> **ФРАГМЕНТ ДОКУМЕНТА**

****************************************

Жаждущий хоть какого-то самопознания, тигр всего лишь описывает свой внутренний мир. Герой смеховым образом полагает то или иное свое идеальное качество «единственно правильным» просто потому, что ему, тигру, оно имманентно, стало быть, неправильным быть не может:
«Сексуальная ориентация у меня единственно правильная - на одну женщину. <…> Я очень свободный человек. <…> Моя свобода - внутренняя. Которую не отнимешь даже в тюрьме. Тем более на работе. Тем более дома» [8:29].
Итак, в смеховом пространстве рассказа О. Краснова тигр самым естественным образом является человеком.
Верно и обратное: в этом пространстве каждый человек смеховым образом, но непреложно является тигром. Точнее - каждый, кто не отрекся от себя, от своего индивидуального начала.
Поясним, что это значит и как осуществлено.
Текст начинается так: «Проснулся с тяжелой головой и пошел чистить зубы <…>. Мао говорил: “Тигр никогда не чистит зубы”, и не чистил. А я не Мао. Я тигр» [8:26].
Каждый, кому доводилось просыпаться с тяжелой головой, а затем чистить зубы (т.е. вообще каждый), успевает отождествить себя с героем прежде, чем узнает о его тигриности. Но продолжает отождествлять и после.
И не только потому, что далее опять следуют строчки, описывающие обычные мысли и ощущения: «Зубы надо чистить, но у меня нет никакого энтузиазма по этому поводу» [8:26]. А потому, что в тексте неявно возникает смеховое утверждение: каждый, кто не Мао, тот тигр.
Чистка зубов выступает здесь как смеховой критерий: Мао не чистит зубы; кто чистит зубы, тот не Мао; кто чистит зубы, тот тигр. (Напомним: в парадоксальных «Синих тиграх» Борхеса герой - преподаватель логики, но обычной; а синие тигры подчинены метонимической логике, где часть равна целому).

****************************************

> **ИСХОДНЫЕ ДАННЫЕ**
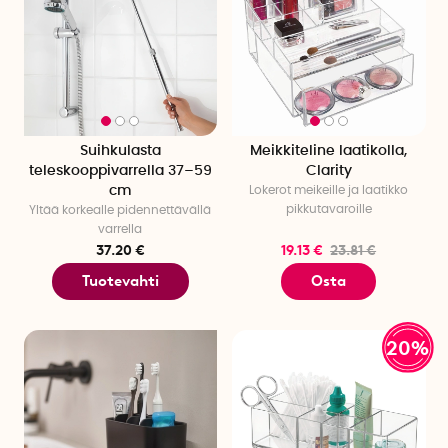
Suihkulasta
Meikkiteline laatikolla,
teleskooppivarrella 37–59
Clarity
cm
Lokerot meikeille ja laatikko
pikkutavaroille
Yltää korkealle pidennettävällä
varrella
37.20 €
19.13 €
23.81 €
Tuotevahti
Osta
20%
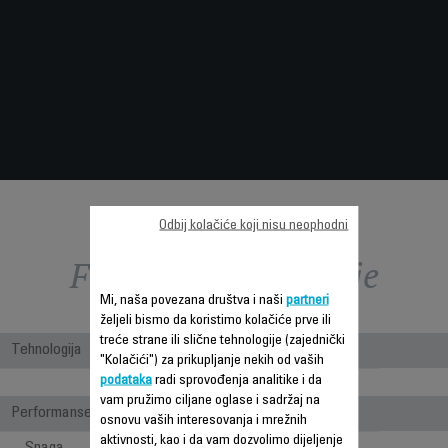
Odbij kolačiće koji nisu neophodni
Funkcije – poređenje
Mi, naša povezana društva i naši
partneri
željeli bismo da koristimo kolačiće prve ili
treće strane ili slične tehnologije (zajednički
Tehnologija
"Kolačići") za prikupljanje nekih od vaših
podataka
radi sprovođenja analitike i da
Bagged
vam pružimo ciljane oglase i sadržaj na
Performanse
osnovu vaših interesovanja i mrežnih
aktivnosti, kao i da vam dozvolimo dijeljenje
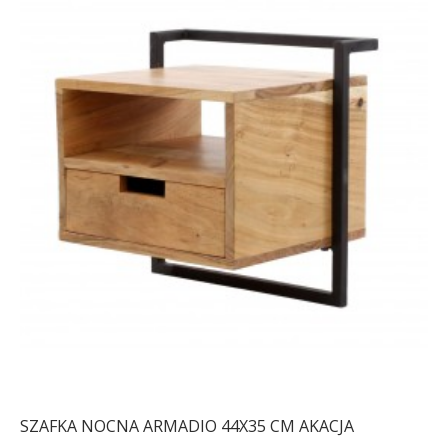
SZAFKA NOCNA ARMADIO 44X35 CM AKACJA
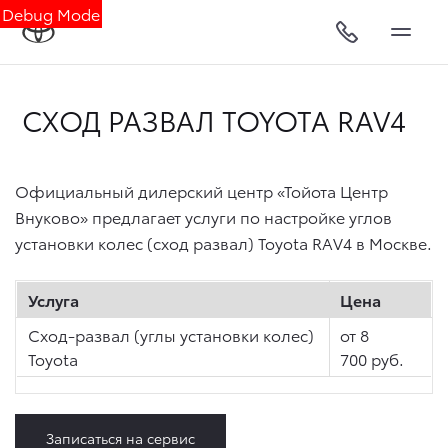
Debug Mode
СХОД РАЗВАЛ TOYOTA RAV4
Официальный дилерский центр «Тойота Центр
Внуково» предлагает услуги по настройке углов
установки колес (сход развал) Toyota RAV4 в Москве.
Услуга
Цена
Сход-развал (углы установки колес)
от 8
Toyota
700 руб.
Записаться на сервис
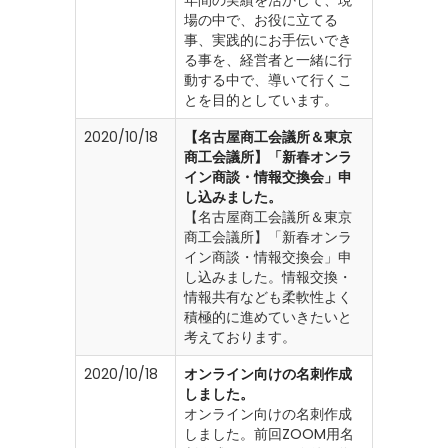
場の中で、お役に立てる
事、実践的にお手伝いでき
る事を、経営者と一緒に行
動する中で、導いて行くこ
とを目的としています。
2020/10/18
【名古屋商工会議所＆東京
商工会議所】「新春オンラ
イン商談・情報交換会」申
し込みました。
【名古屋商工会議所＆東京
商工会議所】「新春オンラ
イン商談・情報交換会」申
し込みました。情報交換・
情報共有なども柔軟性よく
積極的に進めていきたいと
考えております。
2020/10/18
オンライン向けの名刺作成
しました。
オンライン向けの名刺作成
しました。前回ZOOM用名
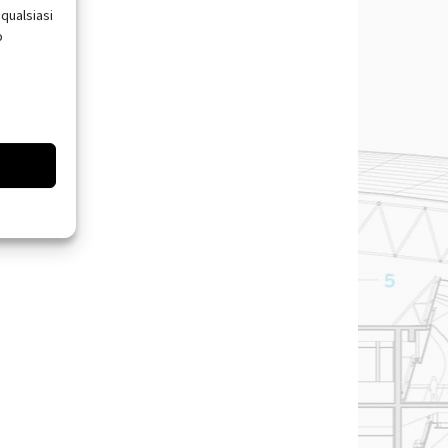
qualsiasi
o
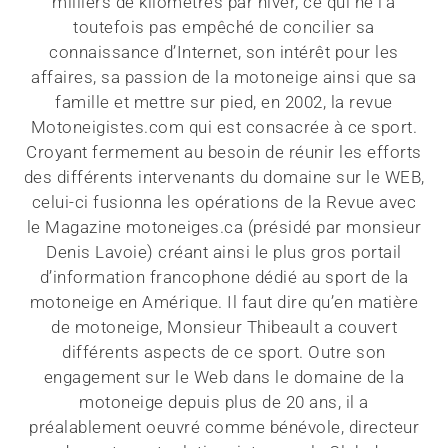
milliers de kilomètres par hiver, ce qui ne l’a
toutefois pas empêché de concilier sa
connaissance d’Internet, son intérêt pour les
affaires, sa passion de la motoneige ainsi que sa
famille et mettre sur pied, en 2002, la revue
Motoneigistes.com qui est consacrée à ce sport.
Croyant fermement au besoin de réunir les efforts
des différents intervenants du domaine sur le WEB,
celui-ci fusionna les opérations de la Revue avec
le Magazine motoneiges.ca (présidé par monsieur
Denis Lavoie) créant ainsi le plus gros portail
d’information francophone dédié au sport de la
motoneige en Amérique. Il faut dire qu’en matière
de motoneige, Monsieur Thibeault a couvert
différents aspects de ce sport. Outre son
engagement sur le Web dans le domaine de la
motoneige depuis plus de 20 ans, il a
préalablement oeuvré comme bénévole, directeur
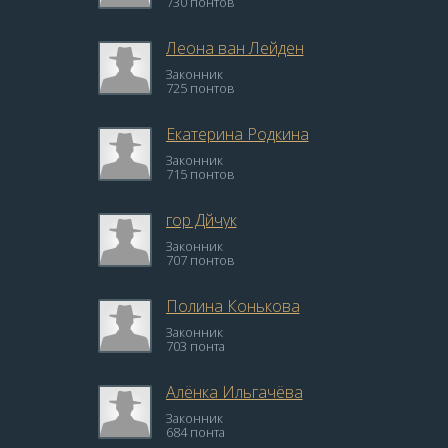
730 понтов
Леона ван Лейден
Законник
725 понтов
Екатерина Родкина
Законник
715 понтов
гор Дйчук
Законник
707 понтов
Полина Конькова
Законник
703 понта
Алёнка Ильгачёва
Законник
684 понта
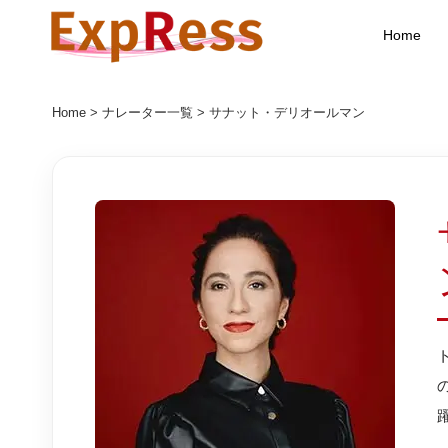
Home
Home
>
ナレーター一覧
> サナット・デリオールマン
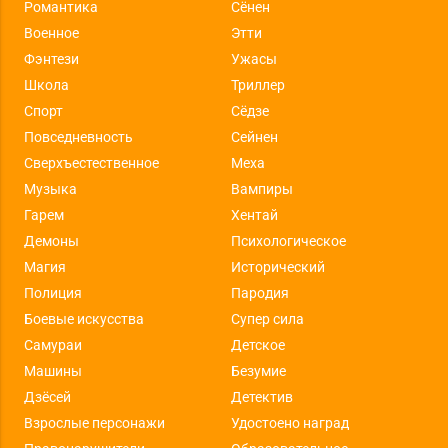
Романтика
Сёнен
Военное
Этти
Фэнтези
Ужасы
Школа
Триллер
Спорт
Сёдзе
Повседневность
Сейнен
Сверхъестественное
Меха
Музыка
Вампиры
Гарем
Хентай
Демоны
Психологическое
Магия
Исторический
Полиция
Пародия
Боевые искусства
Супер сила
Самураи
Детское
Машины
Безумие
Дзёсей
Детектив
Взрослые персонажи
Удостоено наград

****************************************

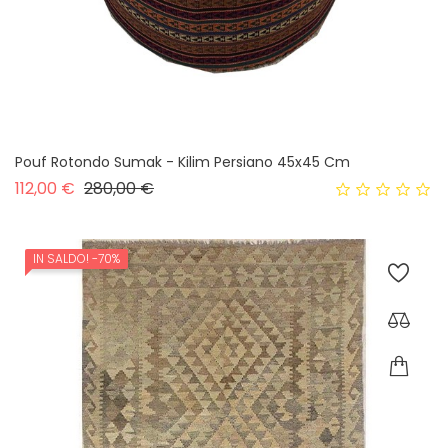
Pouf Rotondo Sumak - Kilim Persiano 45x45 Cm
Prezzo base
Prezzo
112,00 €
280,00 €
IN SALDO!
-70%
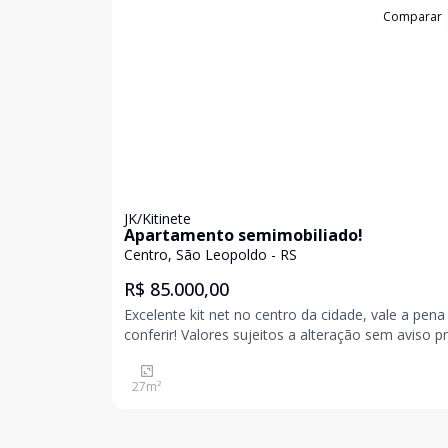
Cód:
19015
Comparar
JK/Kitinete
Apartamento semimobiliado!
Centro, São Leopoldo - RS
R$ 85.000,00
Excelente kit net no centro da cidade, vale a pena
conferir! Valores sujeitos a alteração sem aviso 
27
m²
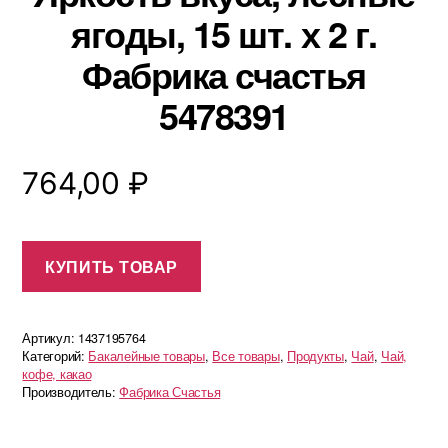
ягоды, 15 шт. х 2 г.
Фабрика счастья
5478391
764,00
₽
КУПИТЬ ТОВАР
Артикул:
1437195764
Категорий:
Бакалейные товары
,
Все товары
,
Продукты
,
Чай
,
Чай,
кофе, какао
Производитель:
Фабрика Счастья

****************************************

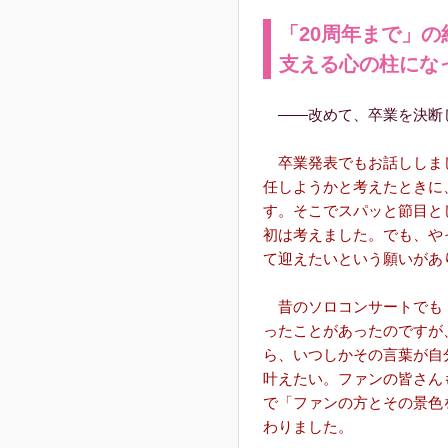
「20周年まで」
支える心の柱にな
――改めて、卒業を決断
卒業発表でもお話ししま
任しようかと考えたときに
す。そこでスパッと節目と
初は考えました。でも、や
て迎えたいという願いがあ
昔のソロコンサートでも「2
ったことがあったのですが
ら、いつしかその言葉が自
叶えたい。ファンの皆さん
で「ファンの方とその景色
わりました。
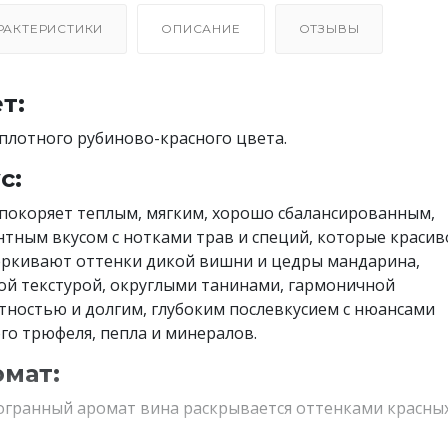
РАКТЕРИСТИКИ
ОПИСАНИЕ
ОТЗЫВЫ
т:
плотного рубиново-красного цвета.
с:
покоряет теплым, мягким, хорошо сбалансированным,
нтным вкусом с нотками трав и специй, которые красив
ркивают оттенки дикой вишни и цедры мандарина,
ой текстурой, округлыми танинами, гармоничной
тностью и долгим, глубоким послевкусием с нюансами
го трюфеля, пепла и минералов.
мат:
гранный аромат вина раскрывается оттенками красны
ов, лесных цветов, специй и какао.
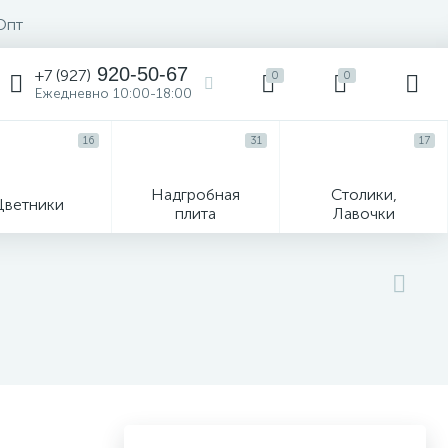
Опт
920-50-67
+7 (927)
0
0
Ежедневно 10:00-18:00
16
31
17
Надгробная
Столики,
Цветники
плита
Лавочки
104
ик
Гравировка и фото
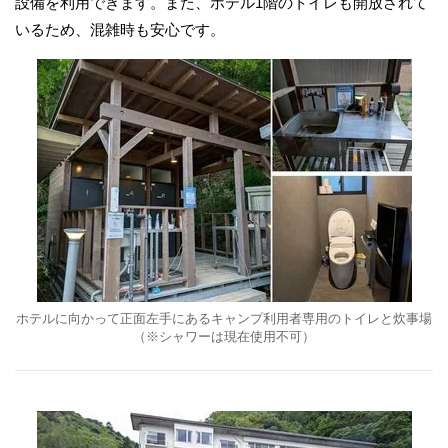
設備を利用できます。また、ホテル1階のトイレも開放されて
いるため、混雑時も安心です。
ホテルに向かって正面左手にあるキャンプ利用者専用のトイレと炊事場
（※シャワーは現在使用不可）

****************************************

Выпишите всех людей, которых фрагмент о тигре из рассказа называет по имени или фамилии.

О. Краснов, Мао, Борхес.